Pictures paired with their source code:
****************************************
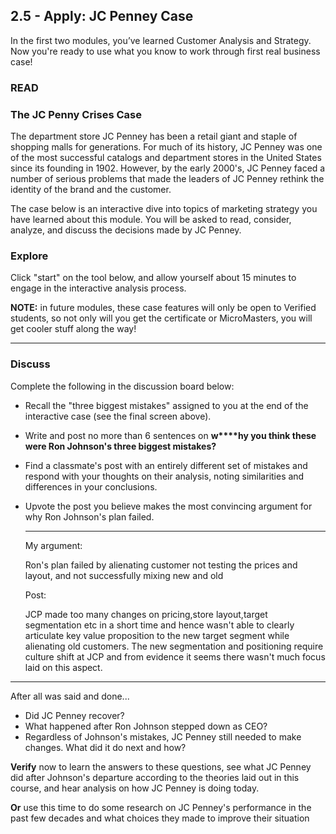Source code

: ## 2.5 - Apply: JC Penney Case

In the first two modules, you’ve learned Customer Analysis and Strategy. Now you're ready to use what you know to work through first real business case!

### READ

### **The JC Penny Crises Case**

The department store JC Penney has been a retail giant and staple of shopping malls for generations. For much of its history, JC Penney was one of the most successful catalogs and department stores in the United States since its founding in 1902. However, by the early 2000's, JC Penney faced a number of serious problems that made the leaders of JC Penney rethink the identity of the brand and the customer. 

The case below is an interactive dive into topics of marketing strategy you have learned about this module. You will be asked to read, consider, analyze, and discuss the decisions made by JC Penney. 

### Explore

Click "start" on the tool below, and allow yourself about 15 minutes to engage in the interactive analysis process.

**NOTE:** in future modules, these case features will only be open to Verified students, so not only will you get the certificate or MicroMasters, you will get cooler stuff along the way!

----------------

### Discuss

Complete the following in the discussion board below:

- Recall the "three biggest mistakes" assigned to you at the end of the interactive case (see the final screen above).

- Write and post no more than 6 sentences on **w****hy you think these were Ron Johnson's three biggest mistakes?**

- Find a classmate's post with an entirely different set of mistakes and respond with your thoughts on their analysis, noting similarities and differences in your conclusions.

- Upvote the post you believe makes the most convincing argument for why Ron Johnson's plan failed.

  -----------------

  My  argument:

  Ron's plan failed by alienating customer not testing the prices and layout, and not successfully mixing new and old

  Post:

  JCP made too many changes on pricing,store layout,target segmentation etc in a short time and hence wasn't able to clearly articulate key value proposition to the new target segment while alienating old customers. The new segmentation and positioning require culture shift at JCP and from evidence it seems there wasn't much focus laid on this aspect.

-------------

After all was said and done...

- Did JC Penney recover?
- What happened after Ron Johnson stepped down as CEO?
- Regardless of Johnson's mistakes, JC Penney still needed to make changes. What did it do next and how?

**Verify** now to learn the answers to these questions, see what JC Penney did after Johnson's departure according to the theories laid out in this course, and hear analysis on how JC Penney is doing today.

**Or** use this time to do some research on JC Penney's performance in the past few decades and what choices they made to improve their situation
****************************************
● **Work to be completed**
Begin at the line that has "JC Penney Case" and stop after the line that has "### **The JC Penny Crises Case**". Give those lines again with "Customer Analysis" renamed to "Customer Insight", keeping everything else the same.

● **Exercise result**
: ## 2.5 - Apply: JC Penney Case

In the first two modules, you’ve learned Customer Insight and Strategy. Now you're ready to use what you know to work through first real business case!

### READ

### **The JC Penny Crises Case**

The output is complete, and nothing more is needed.